Annoyance At The Movies

This weekend we went to the movies to see Happy Feet. I was looking forward to it. Penguins, dance numbers, music, PG rating, what more could a movie have to entertain the senses? Well for one, more dancing and singing penguins. I was disappointed. Instead, what I got was mostly long-ass public service announcements about living a politically correct, ecology friendly lifestyles blah, blah, blah.
My family of course thinks I am a wet blanket and I always just have to get annoyed at the political messages, but I asked them “were the messages there or not?” They were. So I can be insulted if I want to. Still, I suppose if you are not fed up and cynical with that sort of thing, you might truly enjoy the film.
If you do not want to hear me whine, I think the Kansas City Star’s review is quite accurate:

But despite a great look and some nifty action sequences, this computer-animated effort doesn’t click. It piles lots of contemporary issues on what should be a simple children’s fable and becomes an overlong, emotionally muted and tiresome epic.
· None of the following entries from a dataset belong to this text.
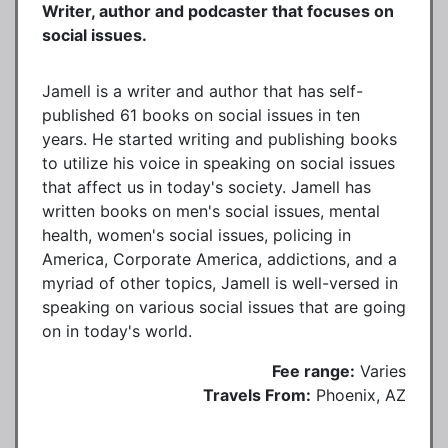
Writer, author and podcaster that focuses on
social issues.
Jamell is a writer and author that has self-
published 61 books on social issues in ten
years. He started writing and publishing books
to utilize his voice in speaking on social issues
that affect us in today's society. Jamell has
written books on men's social issues, mental
health, women's social issues, policing in
America, Corporate America, addictions, and a
myriad of other topics, Jamell is well-versed in
speaking on various social issues that are going
on in today's world.
Fee range:
Varies
Travels From:
Phoenix, AZ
It wasn’t just “ecology” lessons involved. There were other undertones, such as the elders who wouldn’t stray from their old ways, and kept referring to foreigners as “pagans”. Yawn
I think what bothers me most is not the message itself that they are trying to get across (well yeah, a little), but the fact that every childfren’s movie, or TV show or whatever cannot just be entertaining anymore. That someone out there truly feels we have to be politically educated every single minute of everyday or else something horrible happen. I wouldn’t mind as much if they inundated our children with times tables as they political correctness.
You know though. I mean is everyone in the general IQ all so stupid all the time that we need one more message about the environment or how terrible calling people bad names is?
I thought not, but you know what? I was wrong! Especially for a Catholic! Bishop Katharine Schori says so! (I had to throw that in).
Update:Michael Medved’s review

6 comments

  1. I saw Michael Medved’s review of it earlier this week and he says the advertising is extremely deceptive in portraying this as a fun family movie instead of the dark movie it is with references to homosexuality and how bad religion is.
    He called it Crappy Feet

  2. Saw it with my boys — and they were SCARED. It got a G rating here, it should have been PG. I disliked all the PC baloney, too.
    Funniest point in the movie — leopard seal chasing penguin, frightening music. Lull in action. Two-year-old Isaac says in my lap, “This is scawy, mumma. But I’m bwave.”
    Whole theatre cracked up.

  3. SO I know what movie I’m not taking my kids to…
    Not that I go to see a whole lot of them…
    I’M saving movie passes to go see Eragon, if it’s anything like the book, it should be good.

  4. Thank you! My spidey-sense has been buzzing from the first time I saw an ad for this movie, and hubby doesn’t understand why I won’t agree to take Hambet.
    Remember the “Kangaroo Jack” fiasco? A belch and fart movie pretending to be a “family film”? Thank you, God, for John Laesseter and the folks at Pixar.
    And Cin, that is a cuuute story 🙂

  5. I have no problem with belch and fart films, which have their place (8-11 year old boys). It is the homo agitprop and the Disney formula of the repressive, closed-minded father who sees the errors of his ways and becomes a Unitarian and leaves his family to “marry” another man. OK, they usually don’t go that far, but it is certainly the message they want you to take home.
    Come to think of it, I can imagine no more appropriate response to most of the modern Disney oevre than loud belch and fart noises. Certainly beats the Elton John/Andrew Lloyd Weber (when is that guy going to try to marry another bloke?) “music” that goes with these things.